You are know different then the day before your diagnoses you were coping then. I think sometime having the label can send us into a spin of worry and anxiety, but we forget like you and me (i waited 10 years) you have had this 7 years well you have been trying to get answers for 7 years you probably had it before then, so are you a cripple now? No you have probably had it a good 10 years and just carried on as you normally did.
So my advise to you is just carry on as normal, find out what is next by the neuro your young so should do well with DMD, and like others have said you may not have another relapse for a long time.
Just pace yourself, dont push yourself, look at your diet, no more processed food lol, or sugary stuff, get active and healthy it does work and it does help.
Tell your children you have an illness that might make mummy more tired then usually in the next few years but its nothing to worry about. Get them helping you a little more make it a game, and use a reward system for them. Make it fun, so they dont become scared.
You can do this yes of course you will be scared, its like a grief and goes in stages, but try not to show your children, if you can and when you feel good take them out and make them feel special and yourself. Dont forget to treat yourself, new hair do lol, nails, go get busy hun, just because you have MS doesnt mean you wont have another partner. I know quite a few people who have met on MS groups and married and are very happy.
Remember you have had this a long time, and your still here, and your not crippled, by the way MS does not cripple us in the sense of the word, yes it may slow us down, and make it harder to walk, but a lot of people have this without MS.

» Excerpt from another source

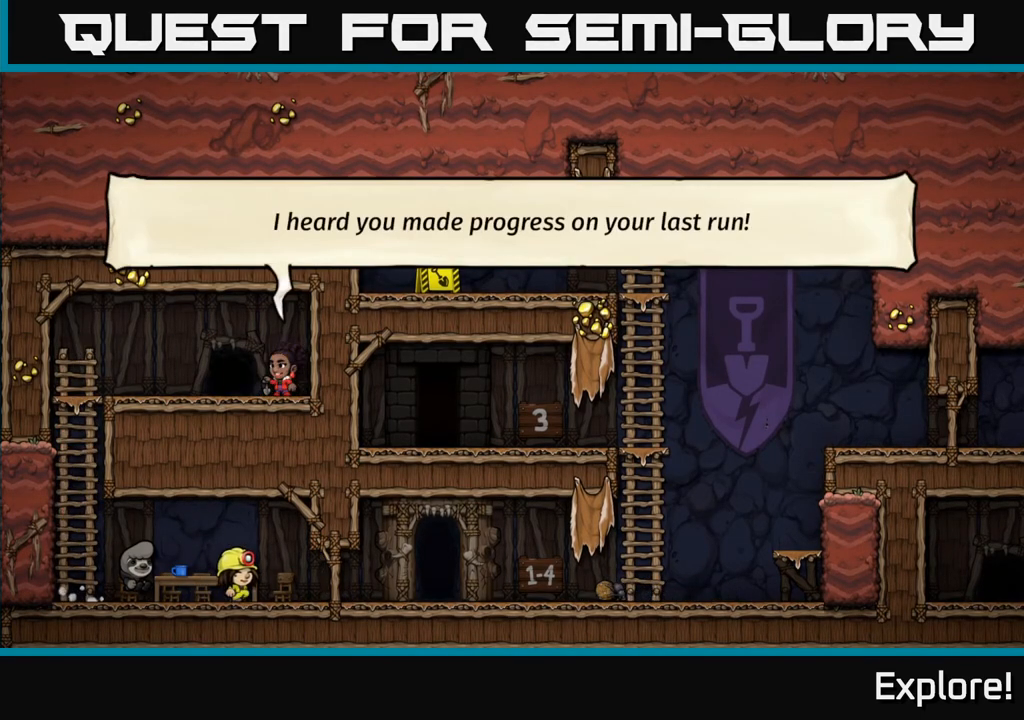
{"buttons": ["DPAD_RIGHT"], "left_stick": "center", "right_stick": "center", "events": []}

MS is a challenge are you up for it? Of course you are, and tell your knob of an ex to go and do one lol. xx
NB: I will share this i wasn’t going too. I met a lovely lady through my passion for chickens she came to see me to collect some off me. She was my age well a few years older then me, and had been diagnosed with MS for years. RRMS. She worked everyday in a fantastic job, and travelled all over Europe and the states, and was actually just back from a routine visit to Holland when i saw her. You would hardly believe she had MS to be honest she got tired yes and had her odd days of aches and pains but just pushed through as she loved her job.
I met her in 2015 we talked all the time on facebook and i followed her flights and conferences.
She complained of a weird back ache and was going to the GP with it who kept saying it was just her MS nothing to worry about.
After nearly a year she started to show signs of wear and tear and was finding it really hard to carry on with her job. I told her Sophie, you must go back to a private doctor and get this back sorted there is something not right about it. Finally she did, and it wasnt MS at all causing it. Sadly she had cancer in her spine which had become inoperable and was now in the terminal stage. Just like that.
We talked every day this year on facebook and she was kept downstairs in her huge kitchen which became her sick room. She was so strong we forgot she had MS. She fought a hard fight but sadly we lost her 4 days ago, she went quietly in her sleep. I was devastated as she was my idol to be honest. 69 she worked all her life never had a day off even with her MS, and she was so well loved and respected by the people in her field.
Why am i telling you this i am not sure to be honest, just to show you, she had MS she never let it get her down and she carried on working hard and it wasn’t MS that crippled her in the end in one respect it was NEGLECT if he had been taken seriously at the beginning she may well have still been here, as the cancer would have been operable and not Metastasised.
So dont worry about the MS you will always have it, but you can still also have a normal life a good life a rewarding life, watching your children grow, get married have children of their own, like she did.
Science is finding new ways to deal with MS and there are a lot of good drugs out there now, so find out what is going to be right for you, and live your life the best you can as non of us know what is around the corner for us.
I am sorry if anyone find my post offensive but i felt the need to share and i felt it relevant.